Screening and Q&A with director and MPT instructor Janice Engel delves deep into her six-and-a-half-year journey on making a lauded documentary on trailblazing journalist Molly Ivins
By Cristina Schreil
Director Janice Engel was asking her students to scream at her. “Are you guys ready to raise hell with me?” she asked. She’d leapt up on stage at the 79 New Montgomery theater and pointed her smartphone camera toward the audience. “On the count of three, yell, ‘Raise hell!’”
The crowd, including many students, instructors, and faculty from the Academy of Art University’s School of Motion Pictures and Television (MPT), was happy to oblige. Yet, the ensuing roar was nothing compared to the riot that soon played on screen. In one of the first shots, journalist Molly Ivins, wearing a warm smile and bright red top contrasting with the pale, sparse hair of her last years, steps behind a podium and delivers a few barbs of her famous wit.
The clips that follow—some from late-night talk shows, interviews, and speeches—showcase her larger-than-life personality, insights, and career. At her height, almost 400 newspapers published her column.
Ivins is the subject of a documentary produced and directed by Engel, an MPT instructor titled “Raise Hell: The Life & Times of Molly Ivins.” Ivins was a trailblazing news reporter before establishing herself as a brazen, maverick political columnist and hilarious force often compared to Mark Twain. Her political insights were illuminating and prescient—prioritizing giving voice to the voiceless—yet deeply hilarious, as many on either side of the political spectrum agreed. Through clips and archival footage that Engel spent six and a half years digging up and wrangling, we see the Texas-bred fierceness that was Ivins.
Earlier this year, the film screened at the Sundance and SXSW film festivals and it has a 100 percent rating on Rotten Tomatoes. At the screening, Engel announced that it’s also been picked up by Magnolia Pictures, soon available in more theaters.
This screening on Tuesday, May 7 also revealed Engel’s titanic documentary-making endeavor. Engel was candid about sharing challenges and the grit needed to surmount them. She said that many of her students have seen bits of this project over the years. “How much passion do you guys have—you guys with the short attention spans?” Engel asked.

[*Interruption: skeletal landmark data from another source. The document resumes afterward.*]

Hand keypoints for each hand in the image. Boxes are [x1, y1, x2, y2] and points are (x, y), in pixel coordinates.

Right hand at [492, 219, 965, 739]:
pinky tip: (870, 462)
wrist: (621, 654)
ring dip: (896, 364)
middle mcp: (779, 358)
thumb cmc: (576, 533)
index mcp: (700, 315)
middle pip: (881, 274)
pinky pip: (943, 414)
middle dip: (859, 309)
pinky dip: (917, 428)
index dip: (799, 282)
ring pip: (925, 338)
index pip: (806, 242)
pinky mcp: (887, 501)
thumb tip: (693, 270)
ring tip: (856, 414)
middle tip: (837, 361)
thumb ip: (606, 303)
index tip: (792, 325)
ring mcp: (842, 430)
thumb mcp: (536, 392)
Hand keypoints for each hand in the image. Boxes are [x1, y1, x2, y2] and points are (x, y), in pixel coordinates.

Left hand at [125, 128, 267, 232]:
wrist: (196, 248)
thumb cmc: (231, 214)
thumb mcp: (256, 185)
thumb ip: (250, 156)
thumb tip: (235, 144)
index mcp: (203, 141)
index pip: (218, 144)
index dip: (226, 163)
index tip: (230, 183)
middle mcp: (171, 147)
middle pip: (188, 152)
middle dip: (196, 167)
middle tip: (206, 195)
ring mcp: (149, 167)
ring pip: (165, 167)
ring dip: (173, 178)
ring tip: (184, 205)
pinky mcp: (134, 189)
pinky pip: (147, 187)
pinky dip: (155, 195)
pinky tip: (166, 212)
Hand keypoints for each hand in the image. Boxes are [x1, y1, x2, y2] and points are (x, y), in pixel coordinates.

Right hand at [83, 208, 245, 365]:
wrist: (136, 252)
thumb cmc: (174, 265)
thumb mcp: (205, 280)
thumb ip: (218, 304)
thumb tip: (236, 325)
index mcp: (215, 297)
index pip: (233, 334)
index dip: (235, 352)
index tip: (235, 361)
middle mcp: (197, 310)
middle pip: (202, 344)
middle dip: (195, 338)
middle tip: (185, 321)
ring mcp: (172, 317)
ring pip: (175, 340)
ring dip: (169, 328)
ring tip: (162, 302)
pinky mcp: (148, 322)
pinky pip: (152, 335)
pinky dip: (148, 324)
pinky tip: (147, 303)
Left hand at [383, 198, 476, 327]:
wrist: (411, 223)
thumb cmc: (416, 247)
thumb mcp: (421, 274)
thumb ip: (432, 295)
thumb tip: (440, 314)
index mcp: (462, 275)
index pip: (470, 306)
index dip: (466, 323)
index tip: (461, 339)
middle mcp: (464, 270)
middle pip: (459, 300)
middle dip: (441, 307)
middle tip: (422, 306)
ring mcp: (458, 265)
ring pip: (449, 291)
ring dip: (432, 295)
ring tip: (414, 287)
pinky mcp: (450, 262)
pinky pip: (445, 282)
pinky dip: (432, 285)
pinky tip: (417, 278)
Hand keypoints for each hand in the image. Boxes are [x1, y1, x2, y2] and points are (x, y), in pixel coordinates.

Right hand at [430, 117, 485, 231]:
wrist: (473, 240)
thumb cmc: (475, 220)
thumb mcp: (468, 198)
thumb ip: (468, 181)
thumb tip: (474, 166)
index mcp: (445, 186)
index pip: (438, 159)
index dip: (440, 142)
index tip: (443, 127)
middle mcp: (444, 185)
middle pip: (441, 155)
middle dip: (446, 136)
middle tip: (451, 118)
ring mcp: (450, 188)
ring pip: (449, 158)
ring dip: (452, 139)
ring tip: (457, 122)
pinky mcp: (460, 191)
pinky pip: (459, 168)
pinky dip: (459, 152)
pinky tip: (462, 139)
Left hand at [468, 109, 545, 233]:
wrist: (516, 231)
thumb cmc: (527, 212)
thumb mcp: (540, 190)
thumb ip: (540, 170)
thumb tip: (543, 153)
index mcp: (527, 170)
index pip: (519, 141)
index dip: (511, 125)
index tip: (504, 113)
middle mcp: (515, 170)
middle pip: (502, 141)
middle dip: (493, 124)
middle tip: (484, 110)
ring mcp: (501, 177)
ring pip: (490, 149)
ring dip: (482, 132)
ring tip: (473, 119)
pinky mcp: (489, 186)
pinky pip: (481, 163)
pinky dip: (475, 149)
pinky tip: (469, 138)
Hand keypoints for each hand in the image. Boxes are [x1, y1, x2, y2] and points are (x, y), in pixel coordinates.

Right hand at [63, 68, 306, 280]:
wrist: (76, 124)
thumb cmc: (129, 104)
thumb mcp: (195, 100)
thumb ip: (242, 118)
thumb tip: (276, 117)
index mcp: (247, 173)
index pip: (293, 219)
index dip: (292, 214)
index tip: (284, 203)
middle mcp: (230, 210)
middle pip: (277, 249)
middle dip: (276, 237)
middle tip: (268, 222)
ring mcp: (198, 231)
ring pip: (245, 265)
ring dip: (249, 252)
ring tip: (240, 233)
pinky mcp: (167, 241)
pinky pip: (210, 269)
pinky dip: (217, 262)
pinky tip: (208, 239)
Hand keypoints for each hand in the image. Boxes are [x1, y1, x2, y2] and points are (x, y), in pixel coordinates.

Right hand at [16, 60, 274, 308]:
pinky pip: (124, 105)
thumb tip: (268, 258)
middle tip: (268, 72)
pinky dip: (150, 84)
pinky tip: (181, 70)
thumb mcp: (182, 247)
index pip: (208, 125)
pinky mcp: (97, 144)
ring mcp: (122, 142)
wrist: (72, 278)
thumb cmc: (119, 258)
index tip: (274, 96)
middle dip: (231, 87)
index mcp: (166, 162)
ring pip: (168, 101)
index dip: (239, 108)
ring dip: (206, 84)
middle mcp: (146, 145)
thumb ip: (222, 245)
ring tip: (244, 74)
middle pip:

Interviewing Engel after the film was Executive Director of the Schools of Entertainment Jana Memel. Her first question: “If you could ask Molly Ivins one question, and it wasn’t about Donald Trump, what would you ask her?” It touched on feedback many have had—that if Ivins were alive (she passed from breast cancer in 2007), she would’ve had a field day with the current administration.
“Nobody’s ever asked me that,” Engel replied, before answering: “How do you get her message and what she was all about out to the younger generations coming up who don’t read newspapers and don’t really dig in to find out what’s going on? How do you wake not just our kids who are coming up, but the whole world?”
She said the biggest challenge was funding. Engel shared that the key was tapping into Ivins’ constituency. Once that happened, they raised more than $120,000 on Kickstarter.
The second biggest challenge was digging in, sifting through fathoms of archival footage and materials. She added that they captured more conflict as they went along, which is something she teaches students.
Thus, a big topic of the evening was Engel’s task in condensing the film. One student asked how many “babies” Engel killed—referring to beloved clips she didn’t have room for. She answered, with a laugh, “I have a room full of babies!” adding that her select reel is about seven hours long, with a joke reel that could reach four. “Molly was Twitter-ready, guys,” Engel said.
Engel also chronicled Ivins’ personal demons, namely her alcoholism. It was a necessary aspect to highlight—both in capturing Ivins truthfully and keeping the film from lapsing into hagiography. “She’s a fully three-dimensional person who lived. Nobody’s perfect,” Engel explained.
Other students asked how she discovered Ivins (through a play), what she learned from her (she practically earned a graduate degree in political science in making the film) and why it was useful to bring on another editor (a “second pair of eyes”).
Engel’s biggest advice to students, especially those studying documentary: “Don’t skim the surface. Dig deep.”